The outcome was hardly certain in the months leading up to the law’s expiration. Early on, Senate and House Commerce panel leaders insisted on reauthorizing the 2014 STELAR law, which seemed destined to set up another multi-year renewal term.

But the Judiciary panels ultimately hold sway over the more controversial distant-signal license at issue. Senate Judiciary Chairman Lindsey Graham (R-S.C.) favored letting the law die, while House Judiciary Chairman Jerry Nadler (D-N.Y.) spearheaded his own measure aimed at sunsetting much of the license, a basis for the eventual deal. The Senate ultimately never cleared any of its own legislation on the matter, following internal squabbling on the Commerce Committee over how members should handle TV marketplace rules.

Congress is advancing a mix of other TV marketplace reforms as part of the deal.

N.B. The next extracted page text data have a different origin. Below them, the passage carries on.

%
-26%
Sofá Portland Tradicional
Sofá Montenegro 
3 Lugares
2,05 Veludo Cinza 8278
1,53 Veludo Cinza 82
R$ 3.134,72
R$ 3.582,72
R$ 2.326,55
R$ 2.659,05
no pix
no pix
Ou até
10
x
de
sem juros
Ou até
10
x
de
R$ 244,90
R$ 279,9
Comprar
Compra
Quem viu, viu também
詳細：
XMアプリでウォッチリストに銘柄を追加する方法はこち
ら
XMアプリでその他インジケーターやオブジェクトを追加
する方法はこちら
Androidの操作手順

It takes House Energy and Commerce language on cable billing transparency, which consumer groups are lauding as a triumph for the broader public, and provisions that would let small cable operators join in a buyers’ group to conduct programming negotiations with broadcasters

One Senate Republican, who requested anonymity to speak candidly, told POLITICO that broadcasters, behind the scenes making the case about the changing TV marketplace, “did a very effective job of picking off members one by one.”

“The broadcasters had the bit in their teeth this time,” the senator said. “The only people that lost big time were AT&T.”